━━━ Records for processing
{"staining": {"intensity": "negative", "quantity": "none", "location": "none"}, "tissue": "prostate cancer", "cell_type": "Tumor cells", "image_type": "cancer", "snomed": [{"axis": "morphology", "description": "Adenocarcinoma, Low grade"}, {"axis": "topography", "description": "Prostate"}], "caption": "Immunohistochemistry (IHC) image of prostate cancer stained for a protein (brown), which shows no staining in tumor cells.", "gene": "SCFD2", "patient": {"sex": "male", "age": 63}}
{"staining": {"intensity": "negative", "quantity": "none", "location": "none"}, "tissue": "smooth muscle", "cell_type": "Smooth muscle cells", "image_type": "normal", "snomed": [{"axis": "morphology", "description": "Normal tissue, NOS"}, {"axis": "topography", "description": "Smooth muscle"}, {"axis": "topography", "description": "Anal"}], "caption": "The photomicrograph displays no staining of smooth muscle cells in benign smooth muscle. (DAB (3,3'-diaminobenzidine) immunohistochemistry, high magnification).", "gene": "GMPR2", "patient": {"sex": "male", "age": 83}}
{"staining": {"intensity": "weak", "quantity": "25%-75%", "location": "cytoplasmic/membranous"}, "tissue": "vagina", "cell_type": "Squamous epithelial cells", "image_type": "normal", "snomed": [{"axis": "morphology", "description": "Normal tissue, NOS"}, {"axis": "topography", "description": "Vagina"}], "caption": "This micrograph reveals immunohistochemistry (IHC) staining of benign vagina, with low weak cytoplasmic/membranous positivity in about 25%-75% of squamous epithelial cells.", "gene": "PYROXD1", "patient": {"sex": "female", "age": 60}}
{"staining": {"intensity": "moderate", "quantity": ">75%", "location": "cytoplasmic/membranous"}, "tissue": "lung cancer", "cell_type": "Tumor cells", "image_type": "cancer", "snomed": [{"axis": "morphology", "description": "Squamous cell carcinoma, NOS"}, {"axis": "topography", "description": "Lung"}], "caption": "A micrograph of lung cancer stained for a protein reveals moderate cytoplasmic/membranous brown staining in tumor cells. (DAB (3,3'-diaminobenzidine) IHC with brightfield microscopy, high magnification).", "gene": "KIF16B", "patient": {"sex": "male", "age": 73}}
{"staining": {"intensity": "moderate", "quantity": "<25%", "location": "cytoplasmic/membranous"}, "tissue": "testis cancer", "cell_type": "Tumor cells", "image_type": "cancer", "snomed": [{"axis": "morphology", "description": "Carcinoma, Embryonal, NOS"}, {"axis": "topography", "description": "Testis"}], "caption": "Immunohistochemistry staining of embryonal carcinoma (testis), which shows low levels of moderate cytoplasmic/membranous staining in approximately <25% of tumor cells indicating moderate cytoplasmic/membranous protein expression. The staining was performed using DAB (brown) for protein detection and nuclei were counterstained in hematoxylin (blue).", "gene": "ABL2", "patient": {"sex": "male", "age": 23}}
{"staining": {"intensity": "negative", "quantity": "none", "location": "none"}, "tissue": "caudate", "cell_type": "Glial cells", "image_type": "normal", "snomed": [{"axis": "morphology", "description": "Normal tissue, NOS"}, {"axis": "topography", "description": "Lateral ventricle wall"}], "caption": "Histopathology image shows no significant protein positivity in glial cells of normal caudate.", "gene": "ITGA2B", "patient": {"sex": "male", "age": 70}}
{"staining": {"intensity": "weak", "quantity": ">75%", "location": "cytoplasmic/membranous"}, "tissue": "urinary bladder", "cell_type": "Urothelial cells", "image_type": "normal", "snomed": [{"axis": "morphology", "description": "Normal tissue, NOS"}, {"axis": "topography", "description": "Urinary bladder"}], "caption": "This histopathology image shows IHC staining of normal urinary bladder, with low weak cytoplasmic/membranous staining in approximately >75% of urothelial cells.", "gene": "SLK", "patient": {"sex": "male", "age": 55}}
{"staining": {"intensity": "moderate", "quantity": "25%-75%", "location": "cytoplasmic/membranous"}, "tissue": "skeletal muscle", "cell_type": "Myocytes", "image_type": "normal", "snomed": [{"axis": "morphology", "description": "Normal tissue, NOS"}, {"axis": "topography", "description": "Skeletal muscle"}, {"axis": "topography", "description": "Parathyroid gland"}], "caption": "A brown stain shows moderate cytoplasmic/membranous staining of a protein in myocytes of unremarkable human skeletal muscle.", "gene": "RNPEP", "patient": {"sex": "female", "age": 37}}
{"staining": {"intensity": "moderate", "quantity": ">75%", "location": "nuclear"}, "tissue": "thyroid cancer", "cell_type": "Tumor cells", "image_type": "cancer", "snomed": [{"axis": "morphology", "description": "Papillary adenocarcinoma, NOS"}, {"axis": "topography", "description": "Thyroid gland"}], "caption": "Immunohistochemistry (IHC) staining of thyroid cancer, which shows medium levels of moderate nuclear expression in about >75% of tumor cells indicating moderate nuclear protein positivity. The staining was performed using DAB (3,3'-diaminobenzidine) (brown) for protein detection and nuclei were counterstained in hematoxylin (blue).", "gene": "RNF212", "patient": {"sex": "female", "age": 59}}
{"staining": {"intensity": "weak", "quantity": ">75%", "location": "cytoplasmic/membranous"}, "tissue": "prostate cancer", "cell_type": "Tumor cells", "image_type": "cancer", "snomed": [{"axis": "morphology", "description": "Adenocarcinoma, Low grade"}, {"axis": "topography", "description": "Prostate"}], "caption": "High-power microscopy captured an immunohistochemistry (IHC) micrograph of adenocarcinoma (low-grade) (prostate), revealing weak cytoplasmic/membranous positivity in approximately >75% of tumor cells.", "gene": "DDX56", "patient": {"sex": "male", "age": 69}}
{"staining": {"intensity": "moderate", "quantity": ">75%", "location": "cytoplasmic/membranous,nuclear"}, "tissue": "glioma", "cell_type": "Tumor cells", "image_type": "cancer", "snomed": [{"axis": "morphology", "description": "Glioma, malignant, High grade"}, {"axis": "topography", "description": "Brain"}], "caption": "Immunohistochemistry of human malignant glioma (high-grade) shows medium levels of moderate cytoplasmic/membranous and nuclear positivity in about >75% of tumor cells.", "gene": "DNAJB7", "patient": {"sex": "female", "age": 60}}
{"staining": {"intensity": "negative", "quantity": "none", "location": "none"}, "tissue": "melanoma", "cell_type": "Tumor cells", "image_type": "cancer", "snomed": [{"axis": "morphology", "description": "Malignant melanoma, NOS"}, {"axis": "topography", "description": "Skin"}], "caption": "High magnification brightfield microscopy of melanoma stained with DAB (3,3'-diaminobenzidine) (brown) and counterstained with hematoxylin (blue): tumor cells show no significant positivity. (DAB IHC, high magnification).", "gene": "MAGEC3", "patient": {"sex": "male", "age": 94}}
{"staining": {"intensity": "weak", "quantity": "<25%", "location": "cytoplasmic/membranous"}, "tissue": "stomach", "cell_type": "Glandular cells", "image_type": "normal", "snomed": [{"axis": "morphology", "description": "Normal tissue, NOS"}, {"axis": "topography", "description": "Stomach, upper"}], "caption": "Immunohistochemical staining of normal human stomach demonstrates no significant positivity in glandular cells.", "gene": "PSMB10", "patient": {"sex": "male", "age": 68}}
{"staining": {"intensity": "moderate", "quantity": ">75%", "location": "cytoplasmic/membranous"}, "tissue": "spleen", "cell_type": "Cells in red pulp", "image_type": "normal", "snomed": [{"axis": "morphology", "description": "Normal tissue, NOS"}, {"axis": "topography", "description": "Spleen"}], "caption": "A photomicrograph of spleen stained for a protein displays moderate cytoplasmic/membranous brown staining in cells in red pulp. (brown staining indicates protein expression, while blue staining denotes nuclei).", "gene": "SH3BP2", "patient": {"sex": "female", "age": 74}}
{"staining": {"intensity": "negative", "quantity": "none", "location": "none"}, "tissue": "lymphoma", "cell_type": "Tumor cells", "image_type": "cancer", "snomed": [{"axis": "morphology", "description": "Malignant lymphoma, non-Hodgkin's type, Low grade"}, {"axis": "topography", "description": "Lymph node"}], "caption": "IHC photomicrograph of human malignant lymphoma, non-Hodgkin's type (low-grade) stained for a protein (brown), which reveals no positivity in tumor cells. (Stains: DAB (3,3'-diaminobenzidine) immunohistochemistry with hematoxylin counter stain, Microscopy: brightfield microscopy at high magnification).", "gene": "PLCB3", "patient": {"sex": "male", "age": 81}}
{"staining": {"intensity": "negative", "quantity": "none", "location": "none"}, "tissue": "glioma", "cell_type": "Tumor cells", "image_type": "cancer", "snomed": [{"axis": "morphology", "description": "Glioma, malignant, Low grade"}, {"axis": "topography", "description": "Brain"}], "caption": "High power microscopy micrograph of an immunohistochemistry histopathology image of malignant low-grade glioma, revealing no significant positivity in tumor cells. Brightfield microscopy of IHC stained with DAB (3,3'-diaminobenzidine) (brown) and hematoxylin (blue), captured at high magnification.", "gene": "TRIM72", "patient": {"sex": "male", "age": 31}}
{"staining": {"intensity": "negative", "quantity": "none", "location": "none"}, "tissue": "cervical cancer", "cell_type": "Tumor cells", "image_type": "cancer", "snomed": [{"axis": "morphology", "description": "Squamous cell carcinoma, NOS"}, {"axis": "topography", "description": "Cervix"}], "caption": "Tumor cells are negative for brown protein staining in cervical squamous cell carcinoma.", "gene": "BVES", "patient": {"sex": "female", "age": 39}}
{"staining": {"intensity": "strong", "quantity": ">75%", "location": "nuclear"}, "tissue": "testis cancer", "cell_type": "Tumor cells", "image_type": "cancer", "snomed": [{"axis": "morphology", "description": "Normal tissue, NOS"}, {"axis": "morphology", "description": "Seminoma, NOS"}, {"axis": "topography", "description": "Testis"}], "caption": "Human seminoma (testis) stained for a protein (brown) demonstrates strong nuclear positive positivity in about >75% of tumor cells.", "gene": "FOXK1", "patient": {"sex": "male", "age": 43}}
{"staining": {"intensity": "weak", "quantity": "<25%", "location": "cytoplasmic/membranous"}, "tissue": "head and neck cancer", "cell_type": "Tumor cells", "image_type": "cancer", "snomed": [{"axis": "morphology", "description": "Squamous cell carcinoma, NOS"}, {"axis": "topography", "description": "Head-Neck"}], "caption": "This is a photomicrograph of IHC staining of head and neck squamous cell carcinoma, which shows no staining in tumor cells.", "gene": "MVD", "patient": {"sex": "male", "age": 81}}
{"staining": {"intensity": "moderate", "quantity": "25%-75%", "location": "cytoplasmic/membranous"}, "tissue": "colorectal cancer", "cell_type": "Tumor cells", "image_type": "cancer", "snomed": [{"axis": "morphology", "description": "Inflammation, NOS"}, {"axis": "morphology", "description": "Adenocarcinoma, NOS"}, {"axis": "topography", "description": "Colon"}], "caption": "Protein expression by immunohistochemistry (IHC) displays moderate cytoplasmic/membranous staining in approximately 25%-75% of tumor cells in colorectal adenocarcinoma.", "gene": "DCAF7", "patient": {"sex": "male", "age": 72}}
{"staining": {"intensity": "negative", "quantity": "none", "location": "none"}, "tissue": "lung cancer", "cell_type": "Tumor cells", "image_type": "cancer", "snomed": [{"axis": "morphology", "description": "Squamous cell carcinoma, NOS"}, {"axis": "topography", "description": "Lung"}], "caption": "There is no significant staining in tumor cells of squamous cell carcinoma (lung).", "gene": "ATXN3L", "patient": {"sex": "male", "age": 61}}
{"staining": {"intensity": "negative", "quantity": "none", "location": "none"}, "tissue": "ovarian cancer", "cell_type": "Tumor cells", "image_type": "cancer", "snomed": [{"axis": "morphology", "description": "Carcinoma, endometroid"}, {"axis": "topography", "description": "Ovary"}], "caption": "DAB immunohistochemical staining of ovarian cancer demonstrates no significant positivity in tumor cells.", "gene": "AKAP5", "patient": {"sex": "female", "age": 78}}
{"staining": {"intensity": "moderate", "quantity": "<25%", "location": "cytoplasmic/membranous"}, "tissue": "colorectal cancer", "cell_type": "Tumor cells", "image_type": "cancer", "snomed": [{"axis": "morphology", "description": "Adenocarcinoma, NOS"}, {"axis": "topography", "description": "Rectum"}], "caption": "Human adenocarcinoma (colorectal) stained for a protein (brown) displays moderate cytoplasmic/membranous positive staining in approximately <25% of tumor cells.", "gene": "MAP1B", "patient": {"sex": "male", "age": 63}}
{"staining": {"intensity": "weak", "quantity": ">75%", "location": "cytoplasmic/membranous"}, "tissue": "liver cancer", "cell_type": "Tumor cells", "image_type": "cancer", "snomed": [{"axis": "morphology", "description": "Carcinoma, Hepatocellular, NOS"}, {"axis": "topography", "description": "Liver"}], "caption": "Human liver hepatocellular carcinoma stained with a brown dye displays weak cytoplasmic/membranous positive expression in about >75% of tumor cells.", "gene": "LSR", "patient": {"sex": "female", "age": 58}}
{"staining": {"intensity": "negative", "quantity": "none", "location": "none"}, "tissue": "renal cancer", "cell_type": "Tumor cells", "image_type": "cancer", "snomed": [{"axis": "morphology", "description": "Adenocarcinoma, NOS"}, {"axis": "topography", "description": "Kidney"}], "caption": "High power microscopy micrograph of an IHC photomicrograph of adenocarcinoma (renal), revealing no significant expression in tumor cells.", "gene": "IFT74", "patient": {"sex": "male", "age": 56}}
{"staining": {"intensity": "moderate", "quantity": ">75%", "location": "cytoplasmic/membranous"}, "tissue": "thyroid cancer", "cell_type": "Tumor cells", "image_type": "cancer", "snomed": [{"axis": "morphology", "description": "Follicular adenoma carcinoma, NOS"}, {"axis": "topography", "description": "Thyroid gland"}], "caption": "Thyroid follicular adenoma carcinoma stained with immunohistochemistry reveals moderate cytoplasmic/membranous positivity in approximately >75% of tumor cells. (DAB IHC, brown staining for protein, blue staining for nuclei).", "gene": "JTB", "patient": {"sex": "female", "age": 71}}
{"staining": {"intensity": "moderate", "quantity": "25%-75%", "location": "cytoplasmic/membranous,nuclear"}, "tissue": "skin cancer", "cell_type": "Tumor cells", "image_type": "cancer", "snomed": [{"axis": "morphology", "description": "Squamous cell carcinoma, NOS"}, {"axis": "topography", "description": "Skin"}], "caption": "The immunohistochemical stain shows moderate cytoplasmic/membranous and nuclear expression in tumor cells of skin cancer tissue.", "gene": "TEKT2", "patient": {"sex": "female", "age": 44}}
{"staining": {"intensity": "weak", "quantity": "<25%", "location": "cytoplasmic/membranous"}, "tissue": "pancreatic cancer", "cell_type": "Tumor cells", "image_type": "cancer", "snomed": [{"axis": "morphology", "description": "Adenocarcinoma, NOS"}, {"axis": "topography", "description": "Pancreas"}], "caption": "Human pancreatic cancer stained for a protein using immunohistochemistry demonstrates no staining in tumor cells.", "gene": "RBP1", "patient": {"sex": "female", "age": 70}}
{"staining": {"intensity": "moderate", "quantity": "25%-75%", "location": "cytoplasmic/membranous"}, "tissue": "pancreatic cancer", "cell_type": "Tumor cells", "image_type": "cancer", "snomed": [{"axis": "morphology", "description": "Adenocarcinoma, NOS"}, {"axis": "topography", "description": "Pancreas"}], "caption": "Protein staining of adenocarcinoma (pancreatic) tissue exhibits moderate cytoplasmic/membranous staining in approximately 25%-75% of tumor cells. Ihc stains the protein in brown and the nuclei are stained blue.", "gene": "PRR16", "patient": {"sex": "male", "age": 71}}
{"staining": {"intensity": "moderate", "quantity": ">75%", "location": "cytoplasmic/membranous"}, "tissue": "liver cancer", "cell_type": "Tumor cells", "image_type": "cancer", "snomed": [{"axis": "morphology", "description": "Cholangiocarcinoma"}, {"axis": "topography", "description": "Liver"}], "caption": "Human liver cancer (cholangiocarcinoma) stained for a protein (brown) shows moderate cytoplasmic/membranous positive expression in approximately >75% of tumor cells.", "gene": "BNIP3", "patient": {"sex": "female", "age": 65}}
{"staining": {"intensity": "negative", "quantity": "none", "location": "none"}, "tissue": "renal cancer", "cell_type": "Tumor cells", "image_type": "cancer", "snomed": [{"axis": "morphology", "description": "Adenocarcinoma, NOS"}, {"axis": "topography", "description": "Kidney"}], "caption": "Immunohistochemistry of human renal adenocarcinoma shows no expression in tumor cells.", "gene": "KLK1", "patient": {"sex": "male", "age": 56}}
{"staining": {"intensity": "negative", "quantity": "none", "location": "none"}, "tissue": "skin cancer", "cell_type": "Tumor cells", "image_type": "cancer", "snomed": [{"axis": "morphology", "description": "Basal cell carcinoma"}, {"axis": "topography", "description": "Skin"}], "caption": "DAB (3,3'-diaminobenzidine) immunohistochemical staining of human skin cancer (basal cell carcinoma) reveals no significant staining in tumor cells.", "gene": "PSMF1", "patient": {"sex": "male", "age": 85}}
━━━━━━
[Problem to solve]:
Within the material above, show every line that includes "renal".

[Task solution]:
{"staining": {"intensity": "negative", "quantity": "none", "location": "none"}, "tissue": "renal cancer", "cell_type": "Tumor cells", "image_type": "cancer", "snomed": [{"axis": "morphology", "description": "Adenocarcinoma, NOS"}, {"axis": "topography", "description": "Kidney"}], "caption": "High power microscopy micrograph of an IHC photomicrograph of adenocarcinoma (renal), revealing no significant expression in tumor cells.", "gene": "IFT74", "patient": {"sex": "male", "age": 56}}
{"staining": {"intensity": "negative", "quantity": "none", "location": "none"}, "tissue": "renal cancer", "cell_type": "Tumor cells", "image_type": "cancer", "snomed": [{"axis": "morphology", "description": "Adenocarcinoma, NOS"}, {"axis": "topography", "description": "Kidney"}], "caption": "Immunohistochemistry of human renal adenocarcinoma shows no expression in tumor cells.", "gene": "KLK1", "patient": {"sex": "male", "age": 56}}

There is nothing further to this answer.